Christmas and the New Year came and went, as did a spot of cold, rainy weather. Everyone got sick at our house, so we’d pretty much been laid out for the whole holiday season. I got really busy with work after the 1st of the year and the couple of times I saw Susan I was rushing to my car. I would wave and think to myself I have got to have her over, or go take her some mulch for her plants. She had told me back in November she needed some and I couldn’t imagine how she might get to a gardening store.

 

I don’t know why but I found myself paying particular attention to Susan’s back door one day last week. I was standing on my porch smoking an illicit cigarette in the late morning, and my eyes wandered over. There was a note on Susan’s door. I walked over to her back porch landing and peered closely through the screen door to read it: Estate Sale. May 8,9. Everything must go. Artwork, clothes, furniture. Free stuff. 393 Burnside Avenue. That was her address. Oh my god. I had a terrible hope that she might startle me by pulling back the mini blinds on the door with her arthritic hands and flashing her grey, horsey teeth at me. But it didn’t happen. The plants on her porch were brown and withered, except for the fake calla lilies she kept in a big green pot in the corner close to the window. She had loved this one other plant, which she earlier confessed with great pride, was a weed. It had grown right out of a crack in the concrete and she nurtured it to life. I remembered telling her a weed is anything you don’t want in your garden, so if she liked this plant she didn’t have to call it a weed anymore. She must be gone, because even her precious weed was dry and lifeless. I felt a cold breeze float across my arms and travel up my spine, and the dried leaves of Susan’s plants sounded like the quiet crackling of Rice Crispies in milk. The smoke from my cigarette gave the air an old dusty smell, and I thought about putting it out, but didn’t. Ash flew off the tip and dusted the sleeve of my black t-shirt. There was nothing on her porch but berries and leaves from the tree branches that hung above, and Susan’s plants; no patio furniture, no place to sit down.
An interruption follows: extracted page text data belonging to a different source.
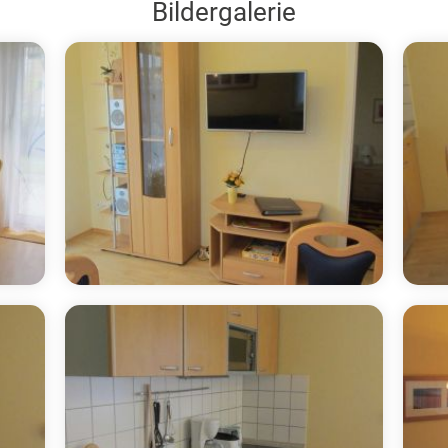
Bildergalerie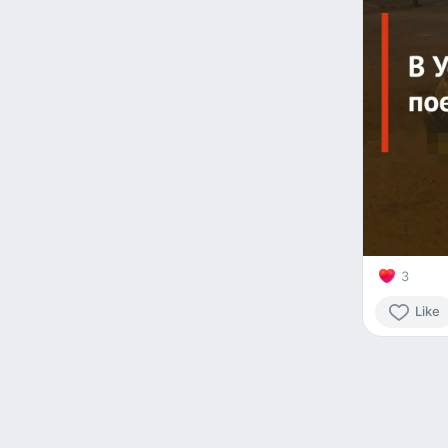
3
Like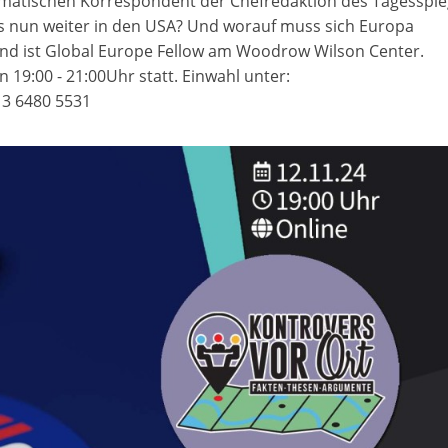
matischen Korrespondent der Chefredaktion des Tagesspie
 es nun weiter in den USA? Und worauf muss sich Europa
n und ist Global Europe Fellow am Woodrow Wilson Center.
 19:00 - 21:00Uhr statt. Einwahl unter:
13 6480 5531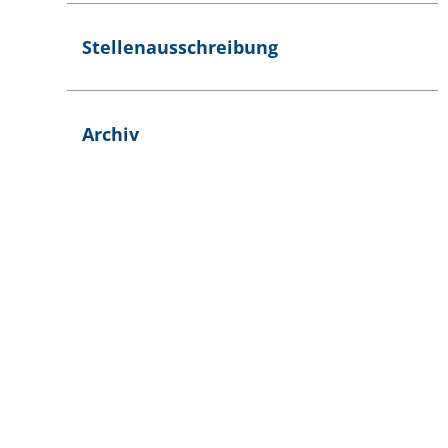
Stellenausschreibung
Archiv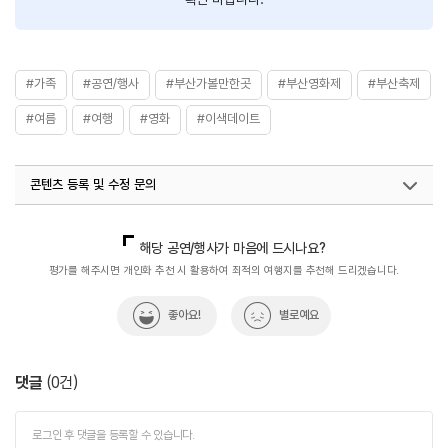
푸드트럭들이 모여 무더위가 가시지 않은 마지막 여름날 여행과 문화의 감성을
제대로 즐길 수 있도록 미니멀한 푸드존을 운영하는 프로그램
#가족
#공연/행사
#부산가볼만한곳
#부산영화제
#부산축제
#여름
#여행
#영화
#이색데이트
콘텐츠 등록 및 수정 문의
국내디지털마케팅팀
033-371-2872
해당 공연/행사가 마음에 드시나요?
평가를 해주시면 개인화 추천 시 활용하여 최적의 여행지를 추천해 드리겠습니다.
좋아요!
별로예요
댓글
(
0
건)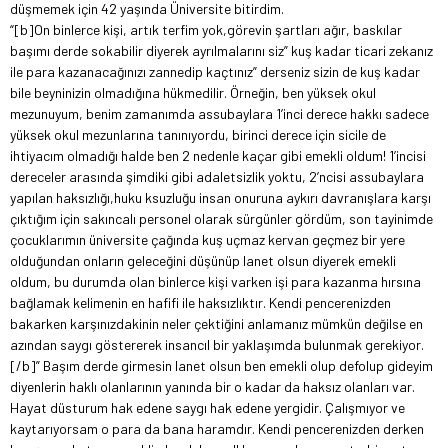
düşmemek için 42 yaşında Üniversite bitirdim.
“[b]On binlerce kişi, artık terfim yok,görevin şartları ağır, baskılar
başımı derde sokabilir diyerek ayrılmalarını siz” kuş kadar ticari zekanız
ile para kazanacağınızı zannedip kaçtınız” derseniz sizin de kuş kadar
bile beyninizin olmadığına hükmedilir. Örneğin, ben yüksek okul
mezunuyum, benim zamanımda assubaylara 1’inci derece hakkı sadece
yüksek okul mezunlarına tanınıyordu, birinci derece için sicile de
ihtiyacım olmadığı halde ben 2 nedenle kaçar gibi emekli oldum! 1’incisi
dereceler arasında şimdiki gibi adaletsizlik yoktu, 2’ncisi assubaylara
yapılan haksızlığı,huku ksuzluğu insan onuruna aykırı davranışlara karşı
çıktığım için sakıncalı personel olarak sürgünler gördüm, son tayinimde
çocuklarımın üniversite çağında kuş uçmaz kervan geçmez bir yere
olduğundan onların geleceğini düşünüp lanet olsun diyerek emekli
oldum, bu durumda olan binlerce kişi varken işi para kazanma hırsına
bağlamak kelimenin en hafifi ile haksızlıktır. Kendi pencerenizden
bakarken karşınızdakinin neler çektiğini anlamanız mümkün değilse en
azından saygı göstererek insancıl bir yaklaşımda bulunmak gerekiyor.
[/b]” Başım derde girmesin lanet olsun ben emekli olup defolup gideyim
diyenlerin haklı olanlarının yanında bir o kadar da haksız olanları var.
Hayat düsturum hak edene saygı hak edene yergidir. Çalışmıyor ve
kaytarıyorsam o para da bana haramdır. Kendi pencerenizden derken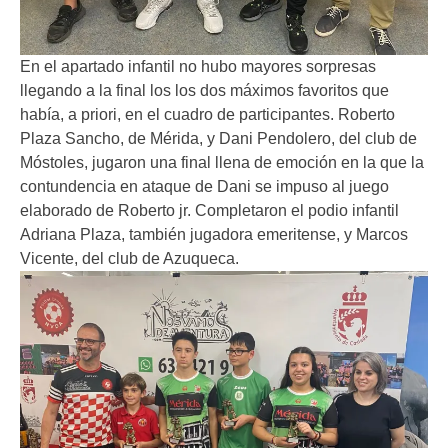
En el apartado infantil no hubo mayores sorpresas
llegando a la final los los dos máximos favoritos que
había, a priori, en el cuadro de participantes. Roberto
Plaza Sancho, de Mérida, y Dani Pendolero, del club de
Móstoles, jugaron una final llena de emoción en la que la
contundencia en ataque de Dani se impuso al juego
elaborado de Roberto jr. Completaron el podio infantil
Adriana Plaza, también jugadora emeritense, y Marcos
Vicente, del club de Azuqueca.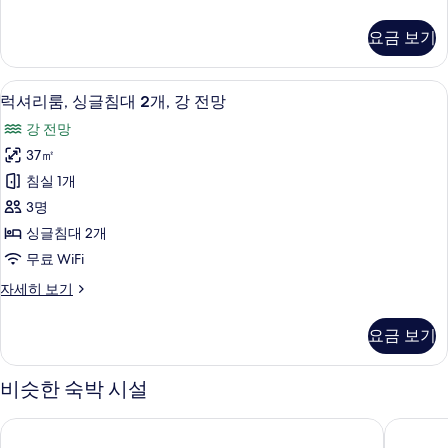
대
피
기
보
2
리
기
요금 보기
어
개,
룸,
시
싱
럭셔리룸, 싱글침대 2개, 강 전망 | 고급 
럭
7
글
내
럭셔리룸, 싱글침대 2개, 강 전망
셔
침
전
강 전망
대
리
망
2
37㎡
룸,
개,
사
침실 1개
시
싱
진
내
3명
글
전
모
싱글침대 2개
망
침
두
무료 WiFi
자
대
세
보
럭
자세히 보기
히
2
셔
기
보
개,
리
기
요금 보기
룸,
강
싱
전
글
비슷한 숙박 시설
침
망
대
사
아티젠 그랜드 라파 마카오
호텔 로
2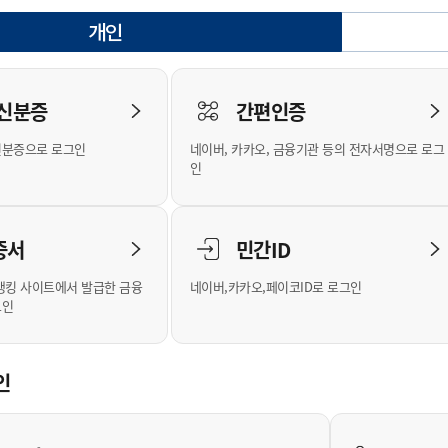
안내
위원회 현황
공공데이터 개방
업무추진비공
군산시 무상교통
공부의 명수
개인
정부24
선택됨
위원회 명단공개
공공데이터 개방
예산/재정
법률정보
국민신문고
건설
부동산
에너지
로그인
환경
청소
위생
위원회 회의록 공개
공공데이터 수요조사
민원편람/서식
한눈에 서비스
전자가족관계등록
예산안내
조례규칙 입법예고
경제동향
도로/가로등
부동산 정보
태양광
 신분증
간편인증
인터넷등기소
환경선언문
청소정보
공중위생
재정공시
조례규칙 입법예고(구)
물가정보
자전거
주소/건축/지적/지리정보
가스/석유
신분증으로 로그인
네이버, 카카오, 금융기관 등의 전자서명으로 로그
국세청홈택스
환경기본정보
대형폐기물 배출신고
위생용품 제조업
결산보고서
법률정보 관련사이트
사회조사
조상땅찾기
인
위택스
화학물질 관리지도
공모사업
생활쓰레기 처리요령
식품위생
중기지방재정계획
사업체조
부동산통합민원
미세먼지 대응
음식물쓰레기 처리요령
문화 콘텐츠업
투자심사
통계연보
증서
민간ID
공공데이터포털
환경영향평가
폐기물 처리시설 현황
예산낭비신고
청년통계
체육
새올전자민원창구
석면해체 건축물정보
보조금 부정수급 신고
주민등록
뱅킹 사이트에서 발급한 금융
네이버,카카오,페이코ID로 로그인
그인
체육시설 안내
환경오염업소 공개
공유재산
체류외국
군산시체육회
환경 관련사이트
재정용어사전
생활체육 공지
인
군산시 고향사랑기부제
고향사랑기부제 소개
군산상품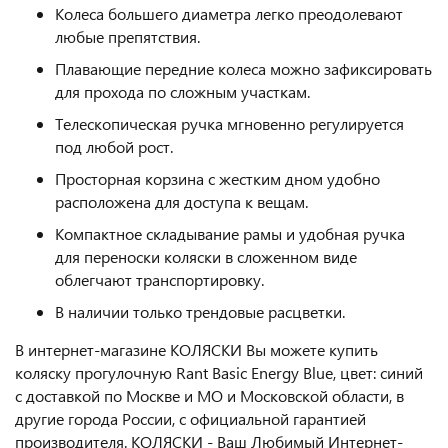
Колеса большего диаметра легко преодолевают
любые препятствия.
Плавающие передние колеса можно зафиксировать
для прохода по сложным участкам.
Телескопическая ручка мгновенно регулируется
под любой рост.
Просторная корзина с жестким дном удобно
расположена для доступа к вещам.
Компактное складывание рамы и удобная ручка
для переноски коляски в сложенном виде
облегчают транспортировку.
В наличии только трендовые расцветки.
В интернет-магазине КОЛЯСКИ Вы можете купить
коляску прогулочную Rant Basic Energy Blue, цвет: синий
с доставкой по Москве и МО и Московской области, в
другие города России, с официальной гарантией
производителя. КОЛЯСКИ - Ваш Любимый Интернет-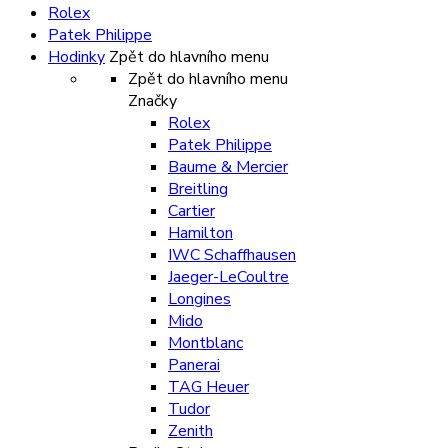
Rolex
Patek Philippe
Hodinky
Zpět do hlavního menu
Zpět do hlavního menu
Značky
Rolex
Patek Philippe
Baume & Mercier
Breitling
Cartier
Hamilton
IWC Schaffhausen
Jaeger-LeCoultre
Longines
Mido
Montblanc
Panerai
TAG Heuer
Tudor
Zenith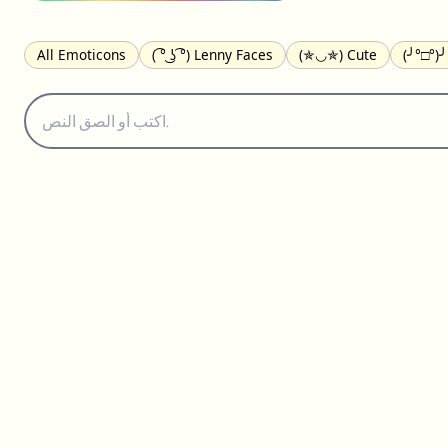
All Emoticons
( ͡° ͜ʖ ͡°) Lenny Faces
(✯◡✯) Cute
(╯°□°)
(｡•́︿•̀｡) Sad
(ﾐ^ᆽ^ﾐ) Cats
(•᷄⌓•᷅) Confused
(^‿^) Happy
(⊙_☉) Surprised
(♥‿♥) Love
ᄽ(☉_☉)ᄿ Spiders
(・へ・
ଘ(੭ˊ꒳ˋ)੭✩ Angels
┌(˘⌣˘)ʃ Dancing
( ° ͜ʖ͡°)╭∩╮ Middle Fing
(✿◠‿◠) Flowers
▬▬ι═══════ﺤ Swords
(ꈍ ω ꈍ) UwU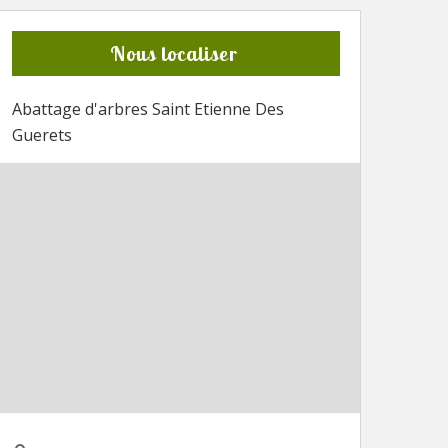
Nous localiser
Abattage d'arbres Saint Etienne Des
Guerets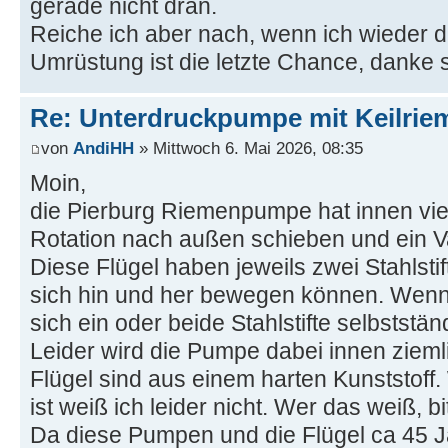
gerade nicht dran.
Reiche ich aber nach, wenn ich wieder d
Umrüstung ist die letzte Chance, danke
Re: Unterdruckpumpe mit Keilriem
von
AndiHH
» Mittwoch 6. Mai 2026, 08:35
Moin,
die Pierburg Riemenpumpe hat innen vier
Rotation nach außen schieben und ein 
Diese Flügel haben jeweils zwei Stahlstif
sich hin und her bewegen können. Wenn s
sich ein oder beide Stahlstifte selbststän
Leider wird die Pumpe dabei innen ziemli
Flügel sind aus einem harten Kunststoff.
ist weiß ich leider nicht. Wer das weiß, b
Da diese Pumpen und die Flügel ca 45 Ja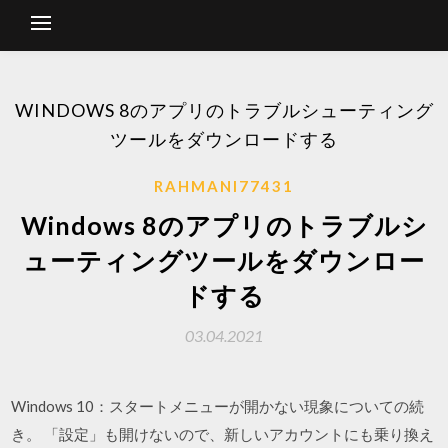
WINDOWS 8のアプリのトラブルシューティング
ツールをダウンロードする
RAHMANI77431
Windows 8のアプリのトラブルシ
ューティングツールをダウンロー
ドする
03.04.2021
Windows 10：スタートメニューが開かない現象についての続
き。 「設定」も開けないので、新しいアカウントにも乗り換え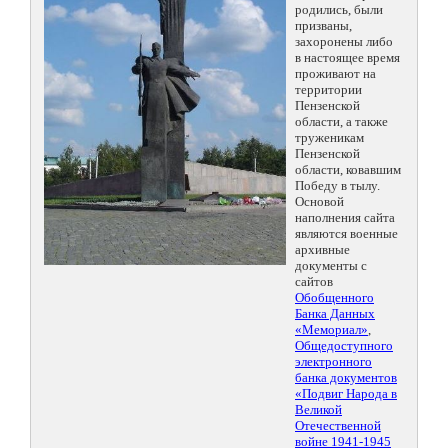
родились, были
призваны,
захоронены либо
в настоящее время
проживают на
территории
Пензенской
области, а также
труженикам
Пензенской
области, ковавшим
Победу в тылу.
Основой
наполнения сайта
являются военные
архивные
документы с
сайтов
Обобщенного
Банка Данных
«Мемориал»
,
Общедоступного
электронного
банка документов
«Подвиг Народа в
Великой
Отечественной
войне 1941-1945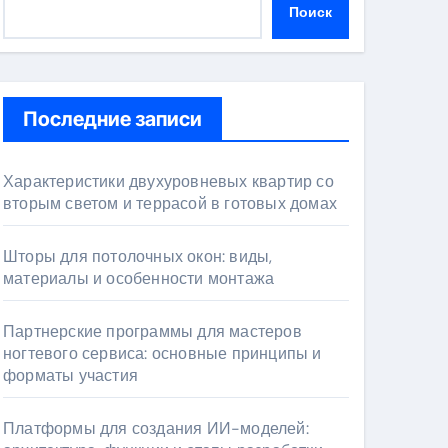
Поиск
Последние записи
Характеристики двухуровневых квартир со
вторым светом и террасой в готовых домах
Шторы для потолочных окон: виды,
материалы и особенности монтажа
Партнерские программы для мастеров
ногтевого сервиса: основные принципы и
форматы участия
Платформы для создания ИИ-моделей: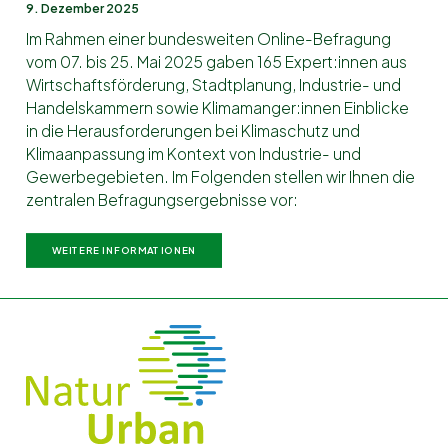
9. Dezember 2025
Im Rahmen einer bundesweiten Online-Befragung
vom 07. bis 25. Mai 2025 gaben 165 Expert:innen aus
Wirtschaftsförderung, Stadtplanung, Industrie- und
Handelskammern sowie Klimamanger:innen Einblicke
in die Herausforderungen bei Klimaschutz und
Klimaanpassung im Kontext von Industrie- und
Gewerbegebieten. Im Folgenden stellen wir Ihnen die
zentralen Befragungsergebnisse vor:
WEITERE INFORMATIONEN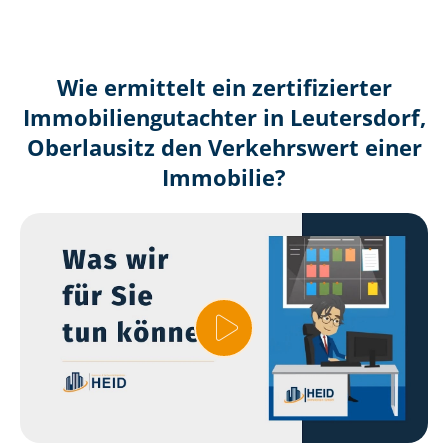
Wie ermittelt ein zertifizierter
Immobilien­gutachter in Leutersdorf,
Oberlausitz den Verkehrswert einer
Immobilie?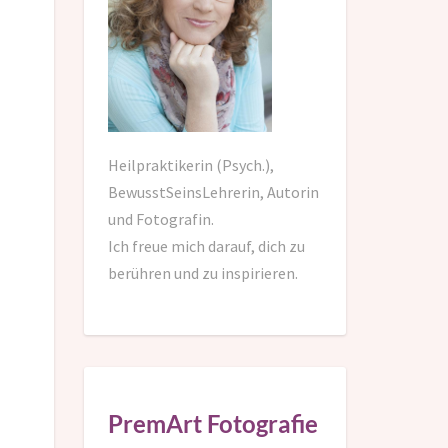
Heilpraktikerin (Psych.),
BewusstSeinsLehrerin, Autorin
und Fotografin.
Ich freue mich darauf,
dich zu
berühren und zu inspirieren.
PremArt Fotografie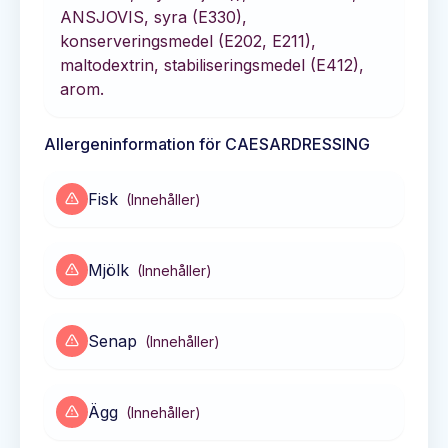
ANSJOVIS, syra (E330),
konserveringsmedel (E202, E211),
maltodextrin, stabiliseringsmedel (E412),
arom.
Allergeninformation för
CAESARDRESSING
Fisk
(
Innehåller
)
Mjölk
(
Innehåller
)
Senap
(
Innehåller
)
Ägg
(
Innehåller
)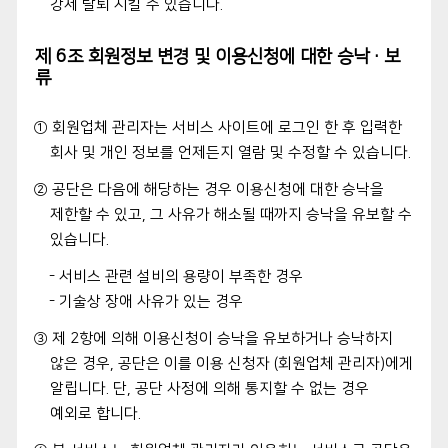
강제 탈퇴 시킬 수 있습니다.
제 6조 회원정보 변경 및 이용신청에 대한 승낙·보
류
① 회원업체 관리자는 서비스 사이트에 로그인 한 후 입력한
회사 및 개인 정보를 언제든지 열람 및 수정할 수 있습니다.
② 공단은 다음에 해당하는 경우 이용신청에 대한 승낙을
제한할 수 있고, 그 사유가 해소될 때까지 승낙을 유보할 수
있습니다.
- 서비스 관련 설비의 용량이 부족한 경우
- 기술상 장애 사유가 있는 경우
③ 제 2항에 의해 이용신청이 승낙을 유보하거나 승낙하지
않은 경우, 공단은 이를 이용 신청자 (회원업체 관리자)에게
알립니다. 단, 공단 사정에 의해 통지할 수 없는 경우
예외로 합니다.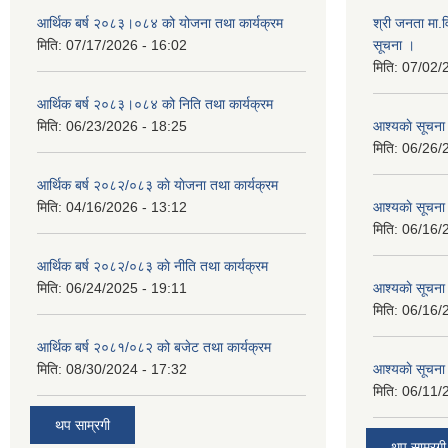
आर्थिक बर्ष २०८३।०८४ को योजना तथा कार्यक्रम
श्री जनता मा.व
मिति:
07/17/2026 - 16:02
सूचना ।
मिति:
07/02/
आर्थिक बर्ष २०८३।०८४ को निति तथा कार्यक्रम
मिति:
06/23/2026 - 18:25
आश्यकाे सूचना
मिति:
06/26/
आर्थिक बर्ष २०८२/०८३ काे याेजना तथा कार्यक्रम
मिति:
04/16/2026 - 13:12
आश्यकाे सूचना
मिति:
06/16/
आर्थिक बर्ष २०८२/०८३ काे नीति तथा कार्यक्रम
मिति:
06/24/2025 - 19:11
आश्यकाे सूचना
मिति:
06/16/
आर्थिक बर्ष २०८१/०८२ को बजेट तथा कार्यक्रम
मिति:
08/30/2024 - 17:32
आश्यकाे सूचना
मिति:
06/11/
थप साम्रगी
थप साम्रगी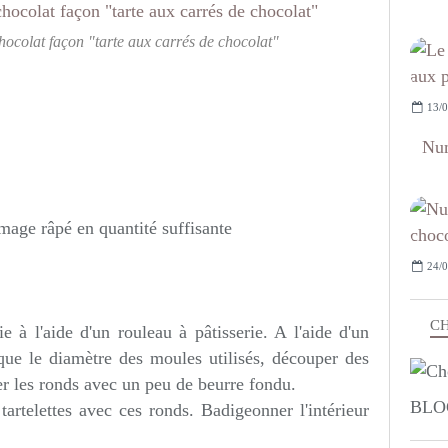
chocolat façon "tarte aux carrés de chocolat"
13/0
Num
mage râpé en quantité suffisante
24/0
CH
 à l'aide d'un rouleau à pâtisserie. A l'aide d'un
que le diamètre des moules utilisés, découper des
r les ronds avec un peu de beurre fondu.
BLO
artelettes avec ces ronds. Badigeonner l'intérieur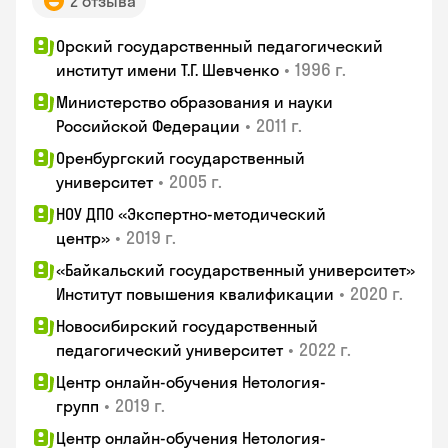
2 отзыва
Орский государственный педагогический
•
1996 г.
институт имени Т.Г. Шевченко
Министерство образования и науки
•
2011 г.
Российской Федерации
Оренбургский государственный
•
2005 г.
университет
НОУ ДПО «Экспертно-методический
•
2019 г.
центр»
«Байкальский государственный университет»
•
2020 г.
Институт повышения квалификации
Новосибирский государственный
•
2022 г.
педагогический университет
Центр онлайн-обучения Нетология-
•
2019 г.
групп
Центр онлайн-обучения Нетология-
Maybe Susan never sat down. Maybe that’s what kept her alive for so long. She was always busy, taking care of things… Maybe that’s what happened last week. Maybe she sat down for a rest. I wonder if she knew it would be eternal. My cigarette burned down to the butt and I tossed it away from Susan’s porch.

 

I don’t know why I never had her over for tea and pie, but I know I should have. I know better at my age. At 47 I know time passes too quickly, and when you’re 102 there is no more time. No more time to put off ‘til tomorrow what might please you or make someone else happy now. I should’ve stopped for 30 minutes and just invited her in. I sometimes think that doing so might’ve alleviated some of her loneliness. But if I’m really honest, I think it would’ve alleviated some of mine.

 

I’m writing this for you Susan. I imagine you finally reunited with all those who loved you over your long life, and it makes me smile a little bit. I will remember you Susan George, and I hope one day we’ll meet again. I promise I’ll invite you in. We’ll have a nice long chat over a cup of Earl Grey and a slice of cherry pie.